Assim como tantas outras atividades humanas, o processo de comprar alguma coisa tem passado por uma verdadeira revolução. E pelo mesmo motivo: a chegada da Era da Informação. Ou, como querem alguns, o mundo digital.

Vamos voltar à prosaica folha de cheque. Ela em si era a resposta a um problema da humanidade: como carregar, transportar e transferir valores elevados? No passado, colocava-se moedas de ouro e prata em um baú, e o baú era levado em uma carruagem. Era incômodo, pesado, mas não havia outro jeito. A invenção das cédulas, pedaços de papel representando uma certa quantidade de dinheiro diminuiu o problema do peso, mas não do volume. A folha de cheque, por sua vez, era leve, fácil de levar, e se transformava em qualquer valor que se escrevesse nela – desde que o cheque tivesse fundos.

Parecia a solução ideal, até que surgiu outra melhor: as transferências digitais. E tudo começou com os primeiros caixas eletrônicos, que permitiam realizar operações financeiras automaticamente em lugares que não eram agências bancárias. Na segunda geração, os caixas apareceram nas próprias agências, aliviando o árduo trabalho dos funcionários. Aquele jovem com menos de trinta anos do primeiro parágrafo pode se surpreender, mas houve um tempo em que todas as operações bancárias – de um simples extrato a uma transferência – eram feitas ao vivo por um empregado do banco. O quinto dia útil do mês era certeza de longas filas nas agências.

Todo mundo gostou dos caixas eletrônicos – banqueiros, bancários e clientes. E o próximo passo não demorou: os websites dos bancos. Agora, não era necessário sair de casa para pagar as contas ou checar o saldo. E com a chegada e a popularização dos smartphones, os sites viraram apps, mais seguros e com mais funcionalidades.
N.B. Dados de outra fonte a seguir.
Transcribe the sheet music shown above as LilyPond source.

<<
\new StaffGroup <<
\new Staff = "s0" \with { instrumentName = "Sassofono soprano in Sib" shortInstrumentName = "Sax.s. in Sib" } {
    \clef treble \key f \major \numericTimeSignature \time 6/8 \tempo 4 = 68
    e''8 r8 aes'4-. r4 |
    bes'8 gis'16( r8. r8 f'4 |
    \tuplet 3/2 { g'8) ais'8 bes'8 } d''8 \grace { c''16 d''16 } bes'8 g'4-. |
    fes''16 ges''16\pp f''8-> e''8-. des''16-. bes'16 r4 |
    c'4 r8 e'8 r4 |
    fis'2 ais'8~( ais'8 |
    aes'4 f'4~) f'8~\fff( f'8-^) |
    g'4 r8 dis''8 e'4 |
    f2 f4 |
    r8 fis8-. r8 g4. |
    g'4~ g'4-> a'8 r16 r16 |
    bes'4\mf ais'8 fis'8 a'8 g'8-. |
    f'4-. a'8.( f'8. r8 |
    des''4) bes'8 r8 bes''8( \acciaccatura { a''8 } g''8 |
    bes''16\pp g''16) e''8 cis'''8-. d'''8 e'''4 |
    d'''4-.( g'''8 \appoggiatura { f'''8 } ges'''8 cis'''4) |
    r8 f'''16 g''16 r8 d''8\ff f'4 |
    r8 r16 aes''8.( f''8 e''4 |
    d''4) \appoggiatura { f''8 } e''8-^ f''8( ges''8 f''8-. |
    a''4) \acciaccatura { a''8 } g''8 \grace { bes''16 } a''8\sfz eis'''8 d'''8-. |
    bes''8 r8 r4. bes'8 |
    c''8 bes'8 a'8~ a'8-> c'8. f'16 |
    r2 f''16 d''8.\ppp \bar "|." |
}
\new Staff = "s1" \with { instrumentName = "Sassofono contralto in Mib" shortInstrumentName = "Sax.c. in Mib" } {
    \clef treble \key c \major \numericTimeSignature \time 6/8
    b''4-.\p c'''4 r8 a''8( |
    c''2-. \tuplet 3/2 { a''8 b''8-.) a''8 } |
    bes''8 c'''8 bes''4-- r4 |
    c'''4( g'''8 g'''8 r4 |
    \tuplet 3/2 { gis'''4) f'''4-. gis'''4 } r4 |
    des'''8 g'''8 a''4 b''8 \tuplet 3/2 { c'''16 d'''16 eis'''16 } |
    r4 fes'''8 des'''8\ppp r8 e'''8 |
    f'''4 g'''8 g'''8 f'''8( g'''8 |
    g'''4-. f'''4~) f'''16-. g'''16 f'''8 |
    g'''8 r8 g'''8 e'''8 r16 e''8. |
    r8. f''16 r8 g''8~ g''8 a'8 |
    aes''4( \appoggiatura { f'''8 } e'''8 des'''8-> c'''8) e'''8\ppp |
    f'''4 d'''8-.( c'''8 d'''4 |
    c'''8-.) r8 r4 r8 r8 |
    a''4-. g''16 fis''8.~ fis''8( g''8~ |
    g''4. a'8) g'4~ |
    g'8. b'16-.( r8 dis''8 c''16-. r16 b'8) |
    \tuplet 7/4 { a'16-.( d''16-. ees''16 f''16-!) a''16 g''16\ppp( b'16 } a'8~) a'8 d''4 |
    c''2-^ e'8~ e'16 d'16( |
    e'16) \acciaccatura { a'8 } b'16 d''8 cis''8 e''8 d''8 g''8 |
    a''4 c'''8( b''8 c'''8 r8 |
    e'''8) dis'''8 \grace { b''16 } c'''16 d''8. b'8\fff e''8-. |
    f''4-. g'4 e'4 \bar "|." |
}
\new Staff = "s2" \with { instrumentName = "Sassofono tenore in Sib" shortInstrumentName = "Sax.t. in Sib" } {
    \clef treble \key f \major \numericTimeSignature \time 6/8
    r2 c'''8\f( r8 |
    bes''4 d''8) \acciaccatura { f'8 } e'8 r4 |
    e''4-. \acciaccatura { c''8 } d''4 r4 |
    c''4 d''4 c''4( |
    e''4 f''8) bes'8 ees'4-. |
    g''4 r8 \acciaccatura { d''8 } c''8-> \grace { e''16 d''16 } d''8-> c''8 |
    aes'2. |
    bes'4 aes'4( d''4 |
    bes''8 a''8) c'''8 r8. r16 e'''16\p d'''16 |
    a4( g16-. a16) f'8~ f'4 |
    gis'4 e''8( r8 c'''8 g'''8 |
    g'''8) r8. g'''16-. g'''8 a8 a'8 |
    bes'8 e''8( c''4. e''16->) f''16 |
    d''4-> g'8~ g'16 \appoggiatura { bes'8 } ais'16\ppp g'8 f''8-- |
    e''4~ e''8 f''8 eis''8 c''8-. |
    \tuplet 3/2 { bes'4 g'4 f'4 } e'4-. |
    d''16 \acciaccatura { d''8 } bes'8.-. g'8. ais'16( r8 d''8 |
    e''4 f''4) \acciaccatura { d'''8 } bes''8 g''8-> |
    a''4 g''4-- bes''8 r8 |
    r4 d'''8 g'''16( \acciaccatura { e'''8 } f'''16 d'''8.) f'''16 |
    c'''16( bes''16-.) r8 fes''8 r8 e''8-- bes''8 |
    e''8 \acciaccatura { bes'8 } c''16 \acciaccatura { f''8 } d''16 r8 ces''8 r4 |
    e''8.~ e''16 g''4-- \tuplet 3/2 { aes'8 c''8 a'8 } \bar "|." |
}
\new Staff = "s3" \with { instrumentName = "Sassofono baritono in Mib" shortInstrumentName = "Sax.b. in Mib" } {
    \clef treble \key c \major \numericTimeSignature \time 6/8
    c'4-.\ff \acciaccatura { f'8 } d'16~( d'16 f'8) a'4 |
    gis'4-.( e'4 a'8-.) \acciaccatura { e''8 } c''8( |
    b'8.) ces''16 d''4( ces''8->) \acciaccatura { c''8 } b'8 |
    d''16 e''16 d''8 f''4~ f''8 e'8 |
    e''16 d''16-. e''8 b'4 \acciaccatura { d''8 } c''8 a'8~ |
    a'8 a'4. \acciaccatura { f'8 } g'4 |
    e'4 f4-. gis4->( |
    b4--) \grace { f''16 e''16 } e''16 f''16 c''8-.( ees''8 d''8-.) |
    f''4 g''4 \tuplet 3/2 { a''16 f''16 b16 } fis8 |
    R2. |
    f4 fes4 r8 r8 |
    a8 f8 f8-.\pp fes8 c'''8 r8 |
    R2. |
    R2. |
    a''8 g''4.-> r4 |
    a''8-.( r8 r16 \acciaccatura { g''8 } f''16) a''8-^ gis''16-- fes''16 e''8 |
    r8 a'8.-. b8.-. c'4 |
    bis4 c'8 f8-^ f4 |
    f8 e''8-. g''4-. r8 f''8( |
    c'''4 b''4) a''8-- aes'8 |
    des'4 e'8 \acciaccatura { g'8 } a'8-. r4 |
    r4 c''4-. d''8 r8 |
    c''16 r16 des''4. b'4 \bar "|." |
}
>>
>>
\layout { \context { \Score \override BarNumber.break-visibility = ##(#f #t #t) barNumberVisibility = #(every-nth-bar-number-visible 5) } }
Os antigos usuários de folhas de cheque foram se adaptando à nova realidade– com maior ou menor facilidade. Mas então os Millenials (os já mencionados usuários com menos de trinta anos) chegaram à vida adulta, e aos boletos. E, ao contrário dos vovôs do cheque, Millenials nasceram com computador no berço. O banco não poderia ser diferente.

Logo, empreendedores antenados viram uma oportunidade. E assim surgiram os bancos digitais como Nubank, Girabank, C6 e outros. Empresas que não têm agências, nem gerentes, muito menos folhas de cheque. Bancos que, em vez de adaptar os serviços a um app, foram criadosa partir do app. E, por isso, ficam muito mais à vontade no ambiente digital. O banco digital não marreta um processo existente para dentro de um aplicativo. Ele cria o processoa partirdo aplicativo.

E como a informação é uma linguagem universal, os meios de pagamento em forma virtual puderam ultrapassar fronteiras. Hoje, é possível comprar – e pagar – na China, sem precisar ser Marco Polo. A evolução dos meios digitais de transferência também trouxe a possibilidade de integração entre plataformas e usuários de formas até então restritas, para não dizer impossíveis. Em portais de entretenimento virtual, ferramentas como Screw, MuchBetter e Neteller permitem não apenas pagamentos, mas também, e principalmente, recebimentos. Uma conveniência fundamental para ambos os lados do negócio.

Dos antigos baús de moedas de ontem ao imediatista Pix de hoje, os processos para realizar um pagamento mudaram de maneira assombrosa. É claro que ainda existem desafios, especialmente com relação à segurança, mas isso é um fator inerente à circulação de dinheiro.

Antigamente assaltavam a diligência, hoje distribuem malwares. Mas, feito o balanço, os meios de pagamento digitais são uma forma poderosa de globalização, no melhor sentido da palavra, pois permite que o capital flua mais rápido, mais fácil e mais longe. Ou alguém aí ainda quer carregar talão de cheques?